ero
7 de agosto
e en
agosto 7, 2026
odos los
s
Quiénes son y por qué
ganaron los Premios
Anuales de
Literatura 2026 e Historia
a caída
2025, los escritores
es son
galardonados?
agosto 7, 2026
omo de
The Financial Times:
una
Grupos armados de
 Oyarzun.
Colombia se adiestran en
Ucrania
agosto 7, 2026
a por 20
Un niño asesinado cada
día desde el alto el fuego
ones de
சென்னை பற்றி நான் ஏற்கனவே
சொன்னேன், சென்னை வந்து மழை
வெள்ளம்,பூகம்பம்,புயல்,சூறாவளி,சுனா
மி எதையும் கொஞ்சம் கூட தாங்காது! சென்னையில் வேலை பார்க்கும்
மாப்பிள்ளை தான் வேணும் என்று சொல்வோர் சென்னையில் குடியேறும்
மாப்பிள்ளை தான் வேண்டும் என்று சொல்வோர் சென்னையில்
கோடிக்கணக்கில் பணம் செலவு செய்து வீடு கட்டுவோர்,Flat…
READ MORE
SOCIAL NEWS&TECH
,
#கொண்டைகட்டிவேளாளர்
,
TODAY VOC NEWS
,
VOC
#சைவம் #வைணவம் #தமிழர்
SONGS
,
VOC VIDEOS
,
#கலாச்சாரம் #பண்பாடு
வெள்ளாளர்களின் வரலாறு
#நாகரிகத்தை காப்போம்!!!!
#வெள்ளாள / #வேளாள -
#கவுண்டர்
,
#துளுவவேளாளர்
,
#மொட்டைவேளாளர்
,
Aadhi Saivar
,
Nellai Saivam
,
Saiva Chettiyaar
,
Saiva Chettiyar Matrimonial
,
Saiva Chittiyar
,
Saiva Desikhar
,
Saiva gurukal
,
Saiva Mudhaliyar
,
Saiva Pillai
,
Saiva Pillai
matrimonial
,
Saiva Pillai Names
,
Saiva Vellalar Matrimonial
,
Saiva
※ ※ ※
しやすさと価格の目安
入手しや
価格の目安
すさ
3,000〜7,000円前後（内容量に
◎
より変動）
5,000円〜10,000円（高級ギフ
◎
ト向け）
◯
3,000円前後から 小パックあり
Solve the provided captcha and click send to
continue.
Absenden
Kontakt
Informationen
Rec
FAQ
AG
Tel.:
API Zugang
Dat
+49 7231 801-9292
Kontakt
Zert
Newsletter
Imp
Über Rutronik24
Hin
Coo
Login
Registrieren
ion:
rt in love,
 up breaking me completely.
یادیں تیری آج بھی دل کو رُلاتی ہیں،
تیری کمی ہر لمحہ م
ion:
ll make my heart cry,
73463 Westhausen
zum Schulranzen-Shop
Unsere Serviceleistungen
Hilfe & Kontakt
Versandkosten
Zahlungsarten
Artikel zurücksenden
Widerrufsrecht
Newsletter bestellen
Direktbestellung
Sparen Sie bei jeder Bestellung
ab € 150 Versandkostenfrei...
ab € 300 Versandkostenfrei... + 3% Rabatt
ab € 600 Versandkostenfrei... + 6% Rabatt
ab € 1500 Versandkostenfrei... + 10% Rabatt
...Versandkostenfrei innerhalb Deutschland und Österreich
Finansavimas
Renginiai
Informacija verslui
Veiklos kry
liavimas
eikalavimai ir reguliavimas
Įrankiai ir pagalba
※ ※ ※
| WHAT THE TASK ASKS |
Select every line in the items above that contains the word "تیری", and copy each one.

| ANSWER TO THIS PROBLEM |
یادیں تیری آج بھی دل کو رُلاتی ہیں،
تیری کمی ہر لمحہ م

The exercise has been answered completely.